After 5 h in vivo, we observed a 98% ± 2.2% and 90% ± 3.5% reduction in targets coated with the control GP33-41 and GP276-286 peptides, respectively, compared to the unlabeled marker population (representative data are shown in Fig. 8A). As expected, peptide-coated targets transferred into naive B6 mice were not killed. The specific killing induced by L455-463, L2062-2069, and L156-163 epitopes, which stimulated a high, medium, and low percentage of CD8⁺ T cells compared to the known epitopes, respectively, was measured next. A high level of cytotoxicity (98% ± 0.80%) was observed against targets labeled with L2062-2069 (Fig. 8A), similar to the degree of cytotoxicity observed for GP33-41- and GP276-286-coated targets. A lower level of cytotoxicity was seen for L156-163 (62% ± 16%) and L455-463 (25% ± 14%) peptide-coated target cells.
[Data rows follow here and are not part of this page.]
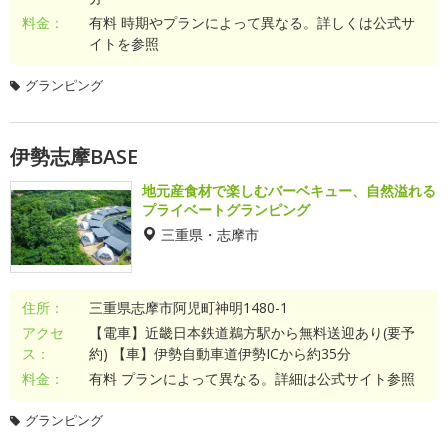
料金：
有料 時期やプランによって異なる。詳しくは公式サ
イトを参照
グランピング
伊勢志摩BASE
地元産食材で楽しむバーベキュー、自然溢れる
プライベートグランピング
三重県・志摩市
住所：
三重県志摩市阿児町神明1480-1
アクセ
【電車】近畿日本鉄道鵜方駅から無料送迎あり(要予
ス：
約) 【車】伊勢自動車道伊勢ICから約35分
料金：
有料 プランによって異なる。詳細は公式サイト参照
グランピング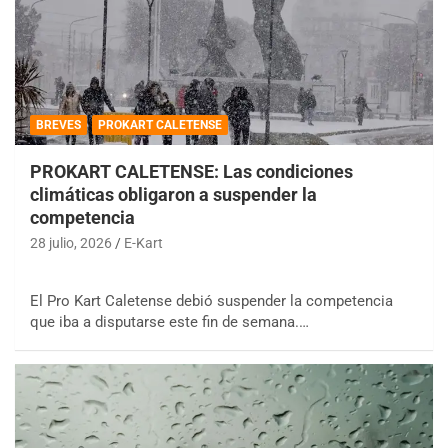
BREVES
PROKART CALETENSE
PROKART CALETENSE: Las condiciones
climáticas obligaron a suspender la
competencia
28 julio, 2026
E-Kart
El Pro Kart Caletense debió suspender la competencia
que iba a disputarse este fin de semana.…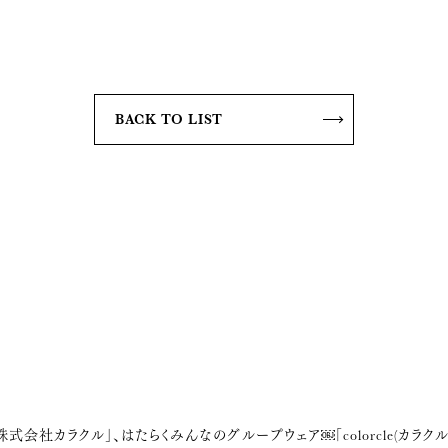
BACK TO LIST
社カラクル」、はたらくみんなのグループウェア￼「colorcle(カラク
We also observed that the level of killing did not correlate with the percentage of CD8⁺ IFN-γ⁺ T cells specific for the L455-463 epitope. To further investigate the relationship between cytolytic activity and IFN-γ production, the in vivo cytotoxic potential for 11 of the newly defined epitopes was measured (the percentage of specific killing averaged from two experiments is shown in Table 1) and compared to GP33-41, GP276-286, NP165-175, and NP238-248. The averaged cytotoxicity values were then plotted versus the frequency of CD8⁺ IFN-γ⁺ T cells for each epitope (Fig. 8B). The curve represents the fit of a rate equation model, assuming a rate of specific killing proportional to the number of antigen-specific CD8⁺ IFN-γ⁺ T cells times the number of peptide-pulsed target cells. Overall, a positive correlation was observed between the level of cytotoxicity and IFN-γ production for the majority of epitopes. However, three outlying epitopes, L349-357, L455-463, and NP165-175, on the lower right of Fig. 8B were not included in the model fit. Interestingly, these outlying T-cell subsets produced significant levels of IFN-γ but only generated low levels of in vivo killing.
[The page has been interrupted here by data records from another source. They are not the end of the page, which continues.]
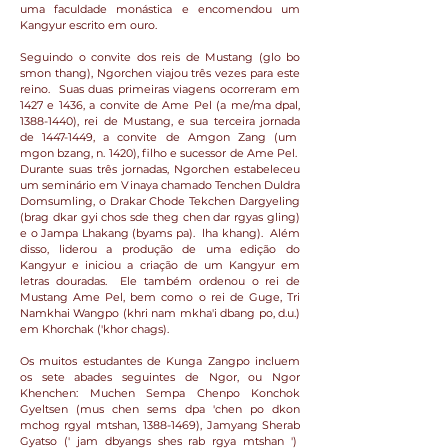
uma faculdade monástica e encomendou um
Kangyur escrito em ouro.
Seguindo o convite dos reis de Mustang (glo bo
smon thang), Ngorchen viajou três vezes para este
reino. Suas duas primeiras viagens ocorreram em
1427 e 1436, a convite de Ame Pel (a me/ma dpal,
1388-1440)
, rei de Mustang, e sua terceira jornada
de
1447-1449
, a convite de Amgon Zang (um
mgon bzang, n. 1420), filho e sucessor de Ame Pel.
Durante suas três jornadas, Ngorchen estabeleceu
um seminário em Vinaya chamado Tenchen Duldra
Domsumling, o Drakar Chode Tekchen Dargyeling
(brag dkar gyi chos sde theg chen dar rgyas gling)
e o Jampa Lhakang (byams pa). lha khang). Além
disso, liderou a produção de uma edição do
Kangyur e iniciou a criação de um Kangyur em
letras douradas. Ele também ordenou o rei de
Mustang Ame Pel, bem como o rei de Guge, Tri
Namkhai Wangpo (khri nam mkha'i dbang po, d.u.)
em Khorchak ('khor chags).
Os muitos estudantes de Kunga Zangpo incluem
os sete abades seguintes de Ngor, ou Ngor
Khenchen: Muchen Sempa Chenpo Konchok
Gyeltsen (mus chen sems dpa 'chen po dkon
mchog rgyal mtshan,
1388-1469)
, Jamyang Sherab
Gyatso (' jam dbyangs shes rab rgya mtshan ')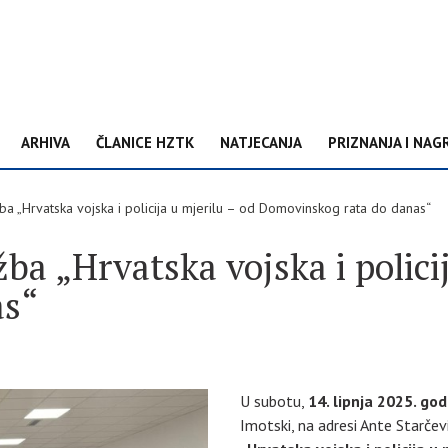
ARHIVA
ČLANICE HZTK
NATJECANJA
PRIZNANJA I NAG
a „Hrvatska vojska i policija u mjerilu – od Domovinskog rata do danas“
a „Hrvatska vojska i policij
as“
U subotu,
14. lipnja 2025. god
Imotski, na adresi Ante Starče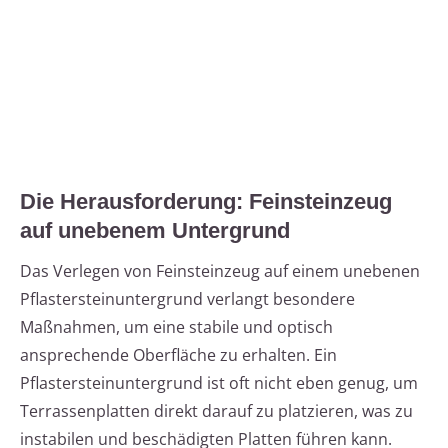
Die Herausforderung: Feinsteinzeug
auf unebenem Untergrund
Das Verlegen von Feinsteinzeug auf einem unebenen
Pflastersteinuntergrund verlangt besondere
Maßnahmen, um eine stabile und optisch
ansprechende Oberfläche zu erhalten. Ein
Pflastersteinuntergrund ist oft nicht eben genug, um
Terrassenplatten direkt darauf zu platzieren, was zu
instabilen und beschädigten Platten führen kann.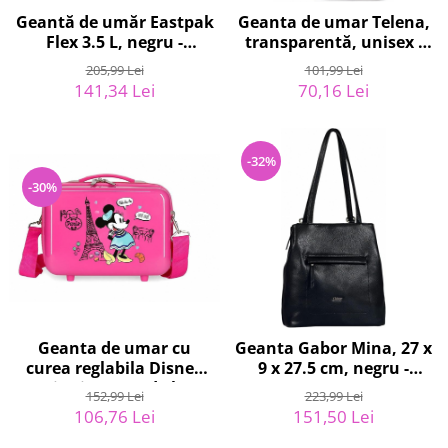
Home Cinema & Audio
Geantă de umăr Eastpak
Geanta de umar Telena,
Playere, Boxe & Casti
Flex 3.5 L, negru -
transparentă, unisex -
Telescoape & Optica
RESIGILAT
RESIGILAT
205,99 Lei
101,99 Lei
Televizoare & accesorii
141,34 Lei
70,16 Lei
Bacanie
Ambalaje cadouri
-32%
Cadouri
-30%
Curatenie si intretinere
Geanta de umar cu
Geanta Gabor Mina, 27 x
curea reglabila Disney
9 x 27.5 cm, negru -
Minnie Around The
RESIGILAT
152,99 Lei
223,99 Lei
World, 29 x 21 x 15 cm,
106,76 Lei
151,50 Lei
9.14 L - RESIGILAT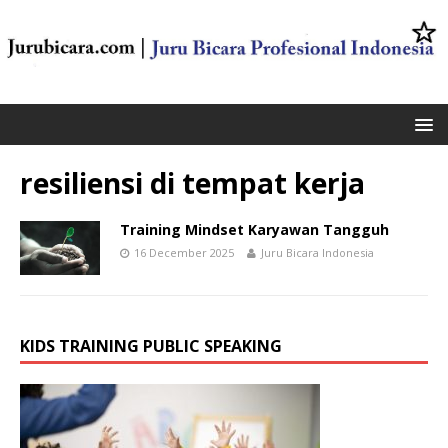
resiliensi di tempat kerja
Training Mindset Karyawan Tangguh
16 December 2025
Juru Bicara Indonesia
KIDS TRAINING PUBLIC SPEAKING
Protection from LCMV challenge is dependent on the level of in vivo cytotoxicity.

Since epitopes derived from the L protein were effective at generating IFN-γ and TNF-α responses as well as inducing significant levels of cytotoxicity, we examined whether priming of B6 mice with L peptides would confer protection against a subsequent virus challenge. B6 mice were immunized with GP33-41, L2062-2069, L156-163, L455-463, or a mock control with DMSO. Twelve days after peptide immunization, mice were challenged i.p. with a 1 × 10⁵-PFU dose of LCMV Armstrong. As shown in Fig. 8C, priming the mice with GP33-41 peptide conferred protection against LCMV challenge. Protection against infection was also seen for the L epitope, L2062-2069. For both GP33-41 and L2062-2069 peptide-primed mice, significant reductions in virus titers at day 4 postinfection were observed (Fig. 8C). L156-163 peptide-primed mice were only moderately protected following virus challenge. In contrast, the L455-463 peptide-primed and mock-primed mice were not able to control LCMV infection.
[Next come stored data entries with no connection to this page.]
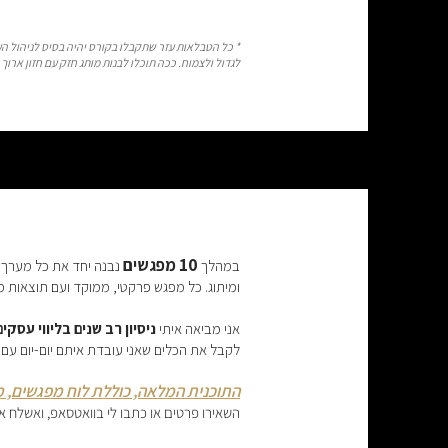
* כל הטבלאות עזר שתקבלו בקורס יהיה בסיס לניהול ה
לגדול ולצמוח. ככה תוכלו לבנות מותג חזק עם חזון ארוך
10 מפגשים
במהלך
נבנה יחד את כל מערך ה
ומיתוג. כל מפגש פרקטי, ממוקד ועם תוצאות מ
אני מביאה איתי
ניסיון רב שנים בליווי עסקים
לקבל את הכלים שאני עובדת איתם יום-יום עם 
התוכנית המלאה, כוללת לוח מפגשים, מ
השאירו פרטים או כתבו לי בוואטסאפ, ואשלח 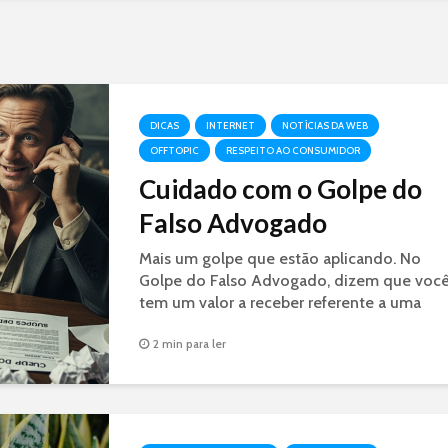
DICAS
INTERNET
NOTÍCIAS DA WEB
OFFTOPIC
RESPEITO AO CONSUMIDOR
Cuidado com o Golpe do
Falso Advogado
Mais um golpe que estão aplicando. No
Golpe do Falso Advogado, dizem que voc
tem um valor a receber referente a uma
decisão judicial. É GOLPE.
2 min para ler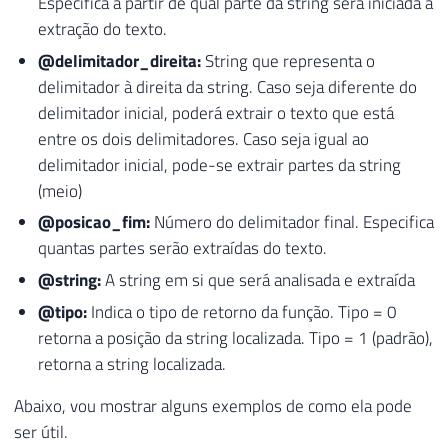
Especifica a partir de qual parte da string será iniciada a
extração do texto.
@delimitador_direita:
String que representa o
delimitador à direita da string. Caso seja diferente do
delimitador inicial, poderá extrair o texto que está
entre os dois delimitadores. Caso seja igual ao
delimitador inicial, pode-se extrair partes da string
(meio)
@posicao_fim:
Número do delimitador final. Especifica
quantas partes serão extraídas do texto.
@string:
A string em si que será analisada e extraída
@tipo:
Indica o tipo de retorno da função. Tipo = 0
retorna a posição da string localizada. Tipo = 1 (padrão),
retorna a string localizada.
Abaixo, vou mostrar alguns exemplos de como ela pode
ser útil.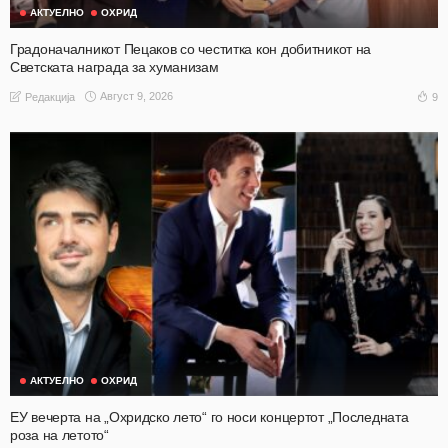
АКТУЕЛНО
ОХРИД
Градоначалникот Пецаков со честитка кон добитникот на
Светската награда за хуманизам
Август 9, 2026
9
Редакција
АКТУЕЛНО
ОХРИД
ЕУ вечерта на „Охридско лето“ го носи концертот „Последната
роза на летото“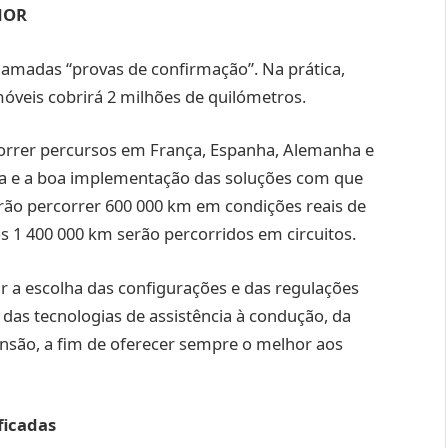
HOR
amadas “provas de confirmação”. Na prática,
óveis cobrirá 2 milhões de quilómetros.
orrer percursos em França, Espanha, Alemanha e
ácia e a boa implementação das soluções com que
irão percorrer 600 000 km em condições reais de
s 1 400 000 km serão percorridos em circuitos.
dar a escolha das configurações e das regulações
as tecnologias de assistência à condução, da
nsão, a fim de oferecer sempre o melhor aos
ficadas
We then determined whether the protective capacity of the L peptides was dependent on the cytolytic activity and/or IFN-γ production of the L-specific CTLs. For L2062-2069, L156-163, and L455-463 epitopes, we observed that viral load in peptide-primed mice was inversely correlated with the cytolytic activity of the L-specific CD8⁺ T cells. Furthermore, the protective capacity of the L peptides seemed independent of IFN-γ production since L2062-2069- and L455-463-specific CD8⁺ T cells produced moderate and high amounts of IFN-γ, respectively, but vastly differed in their protective capacity. Thus, priming with a peptide derived from the L protein can confer protective immunity to virus challenge and is largely dependent on the cytotoxic potential of the L-specific CD8⁺ T cells.